Iceland

Steaming into the future

Visitors approach the Reykjanes Power Station, near Reykjavik, at the southwestern tip of Iceland. The actively volcanic Reykjanes Peninsula, or Reykjanesskagi, is a seemingly barren waste of dark lava fields, redeemed only by a profusion of curative hot springs and sulphur springs in its southern half. {{name}}
Visitors approach the Reykjanes Power Station, near Reykjavik, at the southwestern tip of Iceland. The actively volcanic Reykjanes Peninsula, or Reykjanesskagi, is a seemingly barren waste of dark lava fields, redeemed only by a profusion of curative hot springs and sulphur springs in its southern half. {{name}}
01 March, 2012

WHEN THE 9TH CENTURY Norseman, Hrafna-Flóki Vilgerðarson, gave Iceland its name—‘Íslanð’ (or ‘Land of Ice’ in Old Norse)—it was only because he was grossly unprepared for its winter, which, at between 0°C and -10°C in the southern lowlands and around -25°C in the north, is about the same temperature drop between Gulmarg and Kargil town every winter.

But since Hrafna-Flóki’s animals died of his nonchalance (and general boozy merrymaking), he believed the ultima Thule—the land beyond “the borders of the known world”—to be worthless. His crew, though, saw it as a land of warmth; and, counterintuitive as it might sound, Iceland is indeed a clement country, kept snug today by one of its greatest natural resources: geothermal energy.

This virtually unlimited resource is why car parks, pavements and 40,000 square metres of streets in Reykjavik are heated through winter and part of summer, and the lights never switched off on the 40-km road between Reykjavik and the Keflavik International Airport during the polar nights in deep winter.

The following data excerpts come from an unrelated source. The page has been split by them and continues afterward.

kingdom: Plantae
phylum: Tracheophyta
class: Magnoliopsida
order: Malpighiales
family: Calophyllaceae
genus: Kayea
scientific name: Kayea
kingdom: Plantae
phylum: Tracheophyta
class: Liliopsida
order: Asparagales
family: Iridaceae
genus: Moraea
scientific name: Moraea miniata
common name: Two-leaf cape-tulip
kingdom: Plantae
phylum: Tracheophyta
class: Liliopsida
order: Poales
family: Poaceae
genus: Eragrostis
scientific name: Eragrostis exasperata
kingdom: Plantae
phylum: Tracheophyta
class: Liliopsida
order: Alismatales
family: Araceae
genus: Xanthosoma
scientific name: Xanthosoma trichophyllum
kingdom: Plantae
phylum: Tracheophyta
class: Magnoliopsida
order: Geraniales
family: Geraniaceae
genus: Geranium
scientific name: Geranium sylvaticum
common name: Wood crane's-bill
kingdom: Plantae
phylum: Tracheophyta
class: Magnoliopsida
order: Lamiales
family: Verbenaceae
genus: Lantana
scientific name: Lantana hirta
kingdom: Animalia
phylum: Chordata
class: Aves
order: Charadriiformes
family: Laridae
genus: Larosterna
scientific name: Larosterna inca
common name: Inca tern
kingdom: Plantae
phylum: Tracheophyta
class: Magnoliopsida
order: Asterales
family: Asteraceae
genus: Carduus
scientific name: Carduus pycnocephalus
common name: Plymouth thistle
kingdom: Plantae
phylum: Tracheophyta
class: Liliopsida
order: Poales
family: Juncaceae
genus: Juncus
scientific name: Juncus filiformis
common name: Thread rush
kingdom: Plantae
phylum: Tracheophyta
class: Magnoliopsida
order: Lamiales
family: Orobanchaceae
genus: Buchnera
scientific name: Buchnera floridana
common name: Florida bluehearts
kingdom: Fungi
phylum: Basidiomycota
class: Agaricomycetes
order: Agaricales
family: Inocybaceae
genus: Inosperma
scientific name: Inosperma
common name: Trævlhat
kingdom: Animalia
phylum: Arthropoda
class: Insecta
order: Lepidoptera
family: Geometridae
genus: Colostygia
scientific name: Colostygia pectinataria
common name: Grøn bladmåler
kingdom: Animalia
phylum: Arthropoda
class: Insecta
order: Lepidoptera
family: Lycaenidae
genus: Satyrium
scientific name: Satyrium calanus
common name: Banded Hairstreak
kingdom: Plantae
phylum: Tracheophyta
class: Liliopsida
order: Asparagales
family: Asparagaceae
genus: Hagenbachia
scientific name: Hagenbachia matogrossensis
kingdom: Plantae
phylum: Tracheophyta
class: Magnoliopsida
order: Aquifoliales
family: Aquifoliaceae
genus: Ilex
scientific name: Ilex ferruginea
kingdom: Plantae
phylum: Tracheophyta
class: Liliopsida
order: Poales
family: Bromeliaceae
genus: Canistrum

The fractured tectonic plate boundary that gives Iceland its 30 active volcanic systems—13 of which have erupted in known history, the most recent that of Eyjafjallajökull in 2010—also gives it its massive non-polluting geothermal reserves which heat 89 percent of its homes, provide 54 percent of its primary energy (as opposed to the fossil fuels that provide 83 percent of primary energy in the US), toast up 130 of its 160 swimming pools, its greenhouses and fish farms, and thaw the permafrost, which covers about 8,000 sq km of its land area and is the country’s main civil engineering impediment.

Geothermal energy utilisation is a tried-and-tested practice in Iceland: although baking the hverabrauth (‘hot spring bread’) and bathing in hot springs has an undated history, it was a farmer who, in 1907, first piped geothermal steam (from a hot spring to his house nearby, a practice that the Svartsengi Geothermal Combined Heat and Power Plant continues in its supply, through 27 km of insulated pipes, of 83°C water to 40,000—a fourth—of Reykjavik’s houses); in 1930, water from Laugardalur (‘Hot Spring Valley’) was piped three km to a primary school at Reykjavik (‘Smoky Bay’) to the west; the country’s first geothermal power plant, a tiny, one-steam turbine affair at Bjarnarflag in the north, began operating in 1969—which was serendipitous in that geothermal energy exploitation in Iceland got underway just before the world-changing oil crisis of the 1970s; today, Iceland has five geothermal power plants and is the leading exporter of geothermal expertise to the rest of the world.

And, still, the country is using only a fraction of the 67 terawatt-hours (TWh) of available geothermal energy—seven TWh (or seven trillion watts) per year against the 20-30 TWh/year feasible today.

Among those reportedly interested in Icelandic geothermal knowledge—aside from Germany and the Philippines, with its prodigious subterranean heat reserves and six geothermal power plants—are Microsoft and Google Energy LLC, which is seeking to contain the galloping multimillion-dollar cost of maintaining Google’s gigantic data centres.

Meanwhile, Iceland has discovered that the secret to keeping geothermal energy recyclable is to send the nonthermal water, leached of its heat, back to where it came from. Before this knowledge played spoilsport with Iceland’s famous hedonism, the effluence from the Svartsengi geothermal power plant, located at Keflavik, created the tourist hotspot known as ‘Blue Lagoon’, a 37-39°C, six million-litre spa rich in healing minerals from the underlying lava field.

All good though this sounds, Iceland still has one of the highest per head greenhouse gas emissions in Europe; blame it on Icelanders using more power per head than any country in the world, and importing fossil fuel to power their trawlers and 4X4 offroaders, which have enough torque to haul icebergs (or so Icelanders claim).

But the world’s redemption might lie in Iceland’s view of which road to take to the future; and heading it is an anti-climate change and geothermal evangelist—its president, Ólafur Ragnar Grímsson, who said, in 2008 (with an impressive guilelessness, considering that he said it in the US): “The fireball that sits within the Earth is a resource. We walk on it, we sleep on it, we work on it. The question is: How do we harness it?”